L’autre sujet d’interrogation concerne la vitesse de réapparition des symptômes d’esca et d’eutypiose dans le temps. La première vigne qui a été recépée en 2007 sur cette propriété exprime encore peu de symptômes d’esca sept ans plus tard. Ce constat amène les deux exploitants à porter un jugement à la fois réaliste et prudent sur ce sujet : « La parcelle que nous avons recépée en 2007 nous paraît être en pleine forme pour l’instant. Les symptômes d’esca sont rares et peu intenses et la productivité reste bonne. Nous avons l’impression que cette vigne a retrouvé de la force et un certain équilibre. Actuellement, nous pensons bien la pousser à plus de 35 ans. Si cette vigne n’avait pas été recépée, son niveau de productivité serait aujourd’hui bien moindre et on envisage-rait de l’arracher. »

Le recépage, une alternative efficace pour remplacer l’entreplantation

L’importance des travaux nécessaires à la mise en œuvre du recépage de parcelles entières ne représente pas un handicap pour le développement large de cette pratique ? Les interventions pour assurer la protection et le tuteurage de la végétation sont surtout importantes la première année. Elles représentent 60 à 70 heures de travail/ha qui sont concentrées sur une période de deux mois et demi. La protection et le palissage des jeunes repousses demandent de la réactivité et une rigueur qui s’apparentent au suivi d’une plantation en deuxième et troisième feuilles. L’entretien d’une parcelle recépée de 2 500 souches est-il plus lourd à organiser que l’entreplantation de 2 500 greffés-soudés sur 20 ha de vignes ? M. et D. Gourdet, qui possèdent une expérience des deux pratiques, ne cachent pas leur préférence pour le recépage : « A l’échelle d’une propriété de plus de 100 ha comme la nôtre, le suivi des entreplantations sur plus de 20 ha par an est vraiment difficile à gérer. L’arrachage des ceps morts et la plantation des greffés-soudés ne sont pas les interventions les plus problématiques. Par contre, le suivi des jeunes plants en saison au cours des deux premières années nous pose beaucoup de problèmes. L’investissement en temps pour les attacher, les palisser, les égourmander et parfois les arroser est énorme et très important vis-à-vis de la réussite. Nous n’avons pas réussi à bien organiser ces interventions en végétation et, au final, le taux de réussite des entreplantations est aléatoire. Le recépage de surfaces même conséquentes, de 1,5 à 2 ha chaque année, représente certes du travail mais qui est concentré sur un même lieu. Il n’y a pas de perte de temps en déplacements. Pour nous, il est plus facile de mobiliser 4 personnes durant une matinée pour monter les poches de tuteurage que de passer attacher ou arroser 2 500 plants répartis sur 20 ha. Avec un taux de réussite régulier de plus de 95 %, le recépage nous paraît être réellement un moyen efficace pour remplacer l’entreplantation et maintenir le capital souches de notre vignoble. »

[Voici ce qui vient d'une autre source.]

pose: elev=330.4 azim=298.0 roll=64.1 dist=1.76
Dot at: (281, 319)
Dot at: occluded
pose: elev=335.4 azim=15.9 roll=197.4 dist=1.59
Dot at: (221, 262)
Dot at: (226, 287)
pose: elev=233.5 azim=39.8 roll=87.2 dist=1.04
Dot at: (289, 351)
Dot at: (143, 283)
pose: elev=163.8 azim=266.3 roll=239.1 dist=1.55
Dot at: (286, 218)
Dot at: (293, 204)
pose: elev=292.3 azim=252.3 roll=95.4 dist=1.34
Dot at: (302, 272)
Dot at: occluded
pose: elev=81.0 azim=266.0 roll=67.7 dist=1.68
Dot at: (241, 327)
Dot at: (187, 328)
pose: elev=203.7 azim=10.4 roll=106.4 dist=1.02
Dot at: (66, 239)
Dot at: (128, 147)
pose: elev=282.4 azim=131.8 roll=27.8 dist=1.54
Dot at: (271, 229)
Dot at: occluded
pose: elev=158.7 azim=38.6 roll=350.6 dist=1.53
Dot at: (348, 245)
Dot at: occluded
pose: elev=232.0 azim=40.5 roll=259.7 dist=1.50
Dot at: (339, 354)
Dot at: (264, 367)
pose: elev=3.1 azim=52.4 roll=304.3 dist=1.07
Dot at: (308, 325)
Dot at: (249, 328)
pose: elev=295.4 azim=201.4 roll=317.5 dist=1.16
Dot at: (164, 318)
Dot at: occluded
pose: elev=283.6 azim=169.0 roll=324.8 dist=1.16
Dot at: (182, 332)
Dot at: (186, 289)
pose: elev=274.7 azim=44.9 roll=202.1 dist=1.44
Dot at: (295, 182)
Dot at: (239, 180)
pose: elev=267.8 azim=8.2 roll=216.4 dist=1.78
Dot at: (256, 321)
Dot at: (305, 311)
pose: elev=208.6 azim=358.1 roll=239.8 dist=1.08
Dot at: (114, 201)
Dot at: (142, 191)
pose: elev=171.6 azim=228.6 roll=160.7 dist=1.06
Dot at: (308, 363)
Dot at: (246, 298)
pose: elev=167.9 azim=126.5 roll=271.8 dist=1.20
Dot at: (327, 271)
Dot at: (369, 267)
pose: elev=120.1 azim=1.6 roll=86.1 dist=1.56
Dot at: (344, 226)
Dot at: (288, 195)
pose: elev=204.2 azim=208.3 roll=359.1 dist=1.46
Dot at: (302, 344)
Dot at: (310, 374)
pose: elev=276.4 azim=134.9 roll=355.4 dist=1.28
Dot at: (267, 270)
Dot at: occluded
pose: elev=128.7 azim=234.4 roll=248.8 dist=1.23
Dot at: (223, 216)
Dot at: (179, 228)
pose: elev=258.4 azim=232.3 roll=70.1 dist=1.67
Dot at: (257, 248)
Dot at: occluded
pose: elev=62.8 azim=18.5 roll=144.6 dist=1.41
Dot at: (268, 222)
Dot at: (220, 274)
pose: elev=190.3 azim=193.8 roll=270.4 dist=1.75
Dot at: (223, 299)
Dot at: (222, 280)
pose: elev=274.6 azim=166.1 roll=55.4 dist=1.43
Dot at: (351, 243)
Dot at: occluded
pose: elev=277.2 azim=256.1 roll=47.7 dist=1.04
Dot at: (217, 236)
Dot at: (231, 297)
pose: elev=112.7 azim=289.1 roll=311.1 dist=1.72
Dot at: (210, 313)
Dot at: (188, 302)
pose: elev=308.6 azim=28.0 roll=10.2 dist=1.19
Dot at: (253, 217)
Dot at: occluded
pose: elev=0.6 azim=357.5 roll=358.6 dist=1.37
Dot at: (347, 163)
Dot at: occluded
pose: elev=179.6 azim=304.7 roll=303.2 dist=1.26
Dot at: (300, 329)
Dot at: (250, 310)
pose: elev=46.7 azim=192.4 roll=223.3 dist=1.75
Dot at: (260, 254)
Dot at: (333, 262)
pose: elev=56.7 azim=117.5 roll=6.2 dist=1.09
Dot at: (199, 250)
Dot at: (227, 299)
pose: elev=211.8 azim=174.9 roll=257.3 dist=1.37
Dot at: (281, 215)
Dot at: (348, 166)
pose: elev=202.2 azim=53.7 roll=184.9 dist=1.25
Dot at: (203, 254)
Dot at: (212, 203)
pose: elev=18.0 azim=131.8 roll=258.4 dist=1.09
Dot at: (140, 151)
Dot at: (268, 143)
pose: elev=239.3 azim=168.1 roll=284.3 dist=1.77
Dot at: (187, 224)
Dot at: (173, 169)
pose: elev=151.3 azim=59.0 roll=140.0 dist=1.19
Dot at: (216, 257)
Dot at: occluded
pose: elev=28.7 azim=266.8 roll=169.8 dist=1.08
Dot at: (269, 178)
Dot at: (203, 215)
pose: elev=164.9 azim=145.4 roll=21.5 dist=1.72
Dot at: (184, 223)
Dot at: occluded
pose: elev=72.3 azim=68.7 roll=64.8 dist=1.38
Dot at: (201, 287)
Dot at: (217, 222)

Les points clés du recépage de parcelles entières

● À réaliser de préférence dans des vignes de 15 à 20 ans maximum peu touchées par l’esca.

● Recéper des souches affectées par les ma-ladies du bois ne présente pas d’intérêt.

● Les troncs plus longs des souches de cordons hauts ou d’arcures hautes plus adaptée.

● L’objectif du recépage : régénérer la souche avant qu’elle soit colonisée par les champignons responsables des maladies du bois.

● Le recépage s’effectue en sève montante fin mars ou début avril.

● Un suivi attentif des parcelles recépées lors de la première année entre la mi-avril et la fin juin.

● L’utilisation de poches plastique de désher-bage protège les repousses et canalise la végétation vers la tête de palissage.

● 30 heures/ha pour couper les vieux troncs, éliminer les bois et les fils porteurs et réparer le palissage.

● 60 à 70 heures/ha pour palisser les jeunes rameaux et l’ensemble de la végétation la première année.

● Un taux de réussite supérieur à 95 % dans des vignes peu touchées par l’esca.

● Un niveau de productivité de plus de 120 hl/ha dès la deuxième année, qui reste élevé par la suite.